> Tareas requeridas
1 - Según el texto sobre el gobierno de los jueces, ¿quién era Casandra?
2 - Por favor, prosigue el texto sobre el gobierno de los jueces a partir de su última oración.

> Fragmento seleccionado

━━━━━━━━━━━━━━━━

El gobierno de los jueces o el poder judicial como sostén legítimo-legal de las democracias actuales.

Tras la lectura de un libro de Jeremy Waldron "Contra el gobierno de los jueces", recordé un artículo que plantea un aspecto nodal, coincidente con el afamado autor. Resulta propicio, intervenir aquellas palabras de años atrás, para dar cuenta que pensar es la dinámica de los conceptos y que comunicar, va más allá del hecho en sí mismo.

Afectado tal vez por la maldición de Casandra, la sacerdotisa griega que contaba con el don de la profecía, pero a quién no la quisieron o la supieron escuchar, lo que plantea Waldron, mediante el poder de su palabra asentada en el centro de los nichos de la razón validada, no deja de ser coincidente con lo que afirmaba desde la periferia en lo que esto se piensa. Tierra sobrepoblada de pobreza, marginalidad y opresión, que paradójicamente demuestra que lo imposible de pensar el mundo, no sólo que también es posible en el paroxismo de la nulidad o en el desierto de las razones, sino que se anticipa o preanuncia, lo que otros, dirán luego, amparados desde los centros del mundo, para ser congratulados y palmeados cómo grandes pensadores de la humanidad.

━━━━━━━━━━━━━━━━

> Filas de datos

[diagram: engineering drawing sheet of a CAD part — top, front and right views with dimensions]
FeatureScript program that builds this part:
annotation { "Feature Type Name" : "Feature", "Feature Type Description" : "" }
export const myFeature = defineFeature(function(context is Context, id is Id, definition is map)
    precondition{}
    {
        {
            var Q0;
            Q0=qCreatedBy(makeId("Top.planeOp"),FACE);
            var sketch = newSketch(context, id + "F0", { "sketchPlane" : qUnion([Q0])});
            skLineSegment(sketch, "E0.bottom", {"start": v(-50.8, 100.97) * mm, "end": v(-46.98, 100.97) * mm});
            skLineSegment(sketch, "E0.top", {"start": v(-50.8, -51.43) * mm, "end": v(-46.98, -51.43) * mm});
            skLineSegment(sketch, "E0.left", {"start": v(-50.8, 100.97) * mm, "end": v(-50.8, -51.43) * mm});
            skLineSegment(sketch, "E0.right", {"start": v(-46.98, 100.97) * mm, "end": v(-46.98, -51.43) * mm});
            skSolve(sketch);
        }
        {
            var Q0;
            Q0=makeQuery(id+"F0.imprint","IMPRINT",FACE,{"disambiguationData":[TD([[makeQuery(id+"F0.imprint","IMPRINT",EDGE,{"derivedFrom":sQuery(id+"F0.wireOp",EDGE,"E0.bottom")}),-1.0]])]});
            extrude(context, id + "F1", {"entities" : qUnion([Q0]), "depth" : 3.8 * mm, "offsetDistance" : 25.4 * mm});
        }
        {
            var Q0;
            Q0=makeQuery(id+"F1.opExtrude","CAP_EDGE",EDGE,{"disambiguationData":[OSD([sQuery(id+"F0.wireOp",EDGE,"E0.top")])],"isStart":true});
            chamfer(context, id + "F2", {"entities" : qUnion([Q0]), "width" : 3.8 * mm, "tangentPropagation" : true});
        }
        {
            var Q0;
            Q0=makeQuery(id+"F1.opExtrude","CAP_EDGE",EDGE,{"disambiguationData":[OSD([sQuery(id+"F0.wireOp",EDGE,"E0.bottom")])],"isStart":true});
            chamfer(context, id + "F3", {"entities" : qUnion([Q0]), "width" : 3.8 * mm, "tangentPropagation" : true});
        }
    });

━━━━━━━━━━━━━━━━

> Conjunto de respuestas
1 - La sacerdotisa griega que contaba con el don de la profecía, pero a quien no quisieron o no supieron escuchar.

2 -
La última ratio de nuestras democracias occidentales, no están a resguardo en el poder judicial, en todo caso, el poder judicial es la principal razón por las que aún, países con niveles escandalosos de pobreza y marginalidad, se mantienen en una legalidad-legitimidad-democrática, este principio, de injusticia, neta y abyecta, es la criminalidad más grande, que en nombre de la democracia, tres poderes del estado, con la principal responsabilidad del judicial, le perpetran a diario y en lo cotidiano al ciudadano, con la perversidad de hacerle creer que debe direccionar sus protestas al legislativo y ejecutivo, porque son los que supuestamente elige con su voto, cuando en verdad es al revés; al primer lugar que debe peticionar un ciudadano al  que su sistema de gobierno lo subyuga a niveles pauperizados de civilidad e inequidad, es al poder judicial y de acuerdo a lo que este dictamine, actuar en consecuencia.

 

Sí un conjunto de ciudadanos, en un grado significativo, le solicita al ámbito del poder judicial que corresponda, valiéndose de argumentos y pruebas (que abundan y sobreabundan, con respecto a todo lo que no cumple lo democrático en cuanto a lo que promete en palabra y norma) que declare, invalido, nulo de nulidad absoluta o ilegitimo, una asamblea de representantes, un parlamento, un congreso, sea por la corrupción manifiesta, obvia y probada de sus integrantes, por el incumplimiento de sus promesas electorales, por el arribo a tales lugares de representación por valores reprochables y antidemocráticos como el nepotismo, el amiguismo o la constitución de una cofradía o una asociación facciosa, rayano con lo ilícito, será el principal poder de los estados occidentales actuales los que tendrán que brindar una respuesta.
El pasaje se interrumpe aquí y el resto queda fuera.